( « Victory belongs to the most tenacious » : c’est le slogan de Roland-Garros, au fronton des tribunes de tennis, et pas traduit ! On est content de l’apprendre, en anglais, et l’on constate que les doctes pondeurs de maximes ronflantes et creuses s’essuient les semelles sur notre langue – certainement pas une démonstration de servilité lèche-bottes, non non, mais une volonté d’universalisme ? rappelons-leur que a) aucune loi n’a jamais institué l’anglais comme langue planétaire ; b) les étrangers auraient eu l’occasion d’apprendre quelques mots de français : La victoire va au plus tenace. C’est aussi creux, mais plus court et plus harmonieux. Eh bien, c’est loupé. )

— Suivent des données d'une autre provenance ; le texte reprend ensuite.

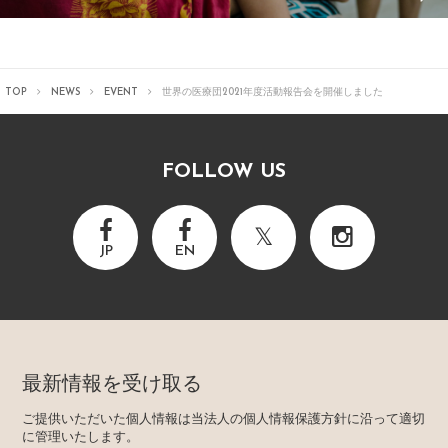
TOP
NEWS
EVENT
世界の医療団2021年度活動報告会を開催しました
FOLLOW US
JP
EN
最新情報を受け取る
ご提供いただいた個人情報は当法人の個人情報保護方針に沿って適切
に管理いたします。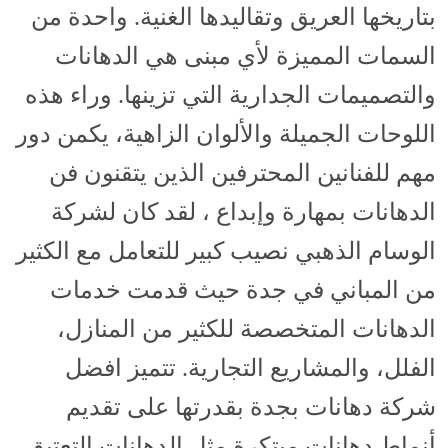
بتاريخها العريق وتقاليدها الغنية. واحدة من
السمات المميزة لأي مبنى هي الدهانات
والتصميمات الجدارية التي تزينها. وراء هذه
اللوحات الجميلة والألوان الزاهية، يكمن دور
مهم للفنانين المحترفين الذين يتقنون فن
الدهانات بمهارة وإبداع ، لقد كان لشركة
الوسام الذهبي نصيب كبير للتعامل مع الكثير
من المباني في جدة حيث قدمت خدمات
الدهانات المتخصصة للكثير من المنازل،
الفلل، والمشاريع التجارية. تتميز افضل
شركة دهانات بجدة بقدرتها على تقديم
أنماط دهانات مبتكرة مثل الدهانات التعتيق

Mais passons… j’ai pu lire une tribune copieuse, émanation de N associations comme Attac, LDH, Oxfam… de la gauche labellisée pur beurre. Intéressant manifeste, intitulé « Boire ou gaspiller, il faut choisir » . Bigre ! pas d’autre choix ? boire, et irriguer, et produire intelligemment, ce n’est pas possible ? Vous vous ferez votre opinion, cet article a le mérite d’alerter sur la pénurie d’eau qui menace. Mais quelle belle couche d’idéologie ! outre l’écriture inclusive, évidemment (*) – un marqueur « de gauche » ritualisé, ceux qui y manquent vont se faire bientôt traiter de fachos – on y relève des analyses curieuses. Tenez : « souhaitons-nous continuer à privilégier un modèle d’agriculture intensive et destructrice, entre prélèvements excessifs et méga-bassines, au détriment d’une agriculture paysanne, nourricière et économe en eau ? » . En somme, allez hop, les bassines sont forcément trop grosses et pour les gros, quand l’agriculture « paysanne » (qu’est-ce qu’une agriculture « paysanne » ? ) a toutes les vertus, sans qu’on nous en donne une définition.
Plus loin : « … placer l’intérêt général devant celui des classes privilégiées et des secteurs économiques polluants, afin de poser les contours d’une société de demain égalitaire… » . Diantre ! la société de demain sera donc égalitaire. Je déteste ce concept, qui m’évoque la mornitude pesante de la RDA, l’étouffoir, la blouse grise pour tout le monde. A grands coups de clichés simplistes, on nous somme de choisir (la deuxième option, ne vous trompez pas !) entre « l’arrosage de golfs et le fonctionnement de complexes hôteliers avec piscines et spas, ou les potagers des particulier-ères » . Voilà : le riche (le très-très riche ne sert d’ailleurs à rien, selon madame Tondelier) arrose – ouups ! fait arroser – le green de son golf ; le/la « particulier-ère » arrose, chichement, goutte-à-goutte, ses salades. C’est le pot de terre, quasi vide, contre le pot de fer plein à ras bord. C’est Dickens, c’est Zola… tenez, mettez-moi les deux.
Tibert
(*) Le « chapeau » qui introduit cette tribune n’est pas, lui, de cette mouture grammaticale « les femmes-et-les-hommes » ; il y a encore des journaleux qui écrivent en français. On leur est reconnaissant – moi, du moins.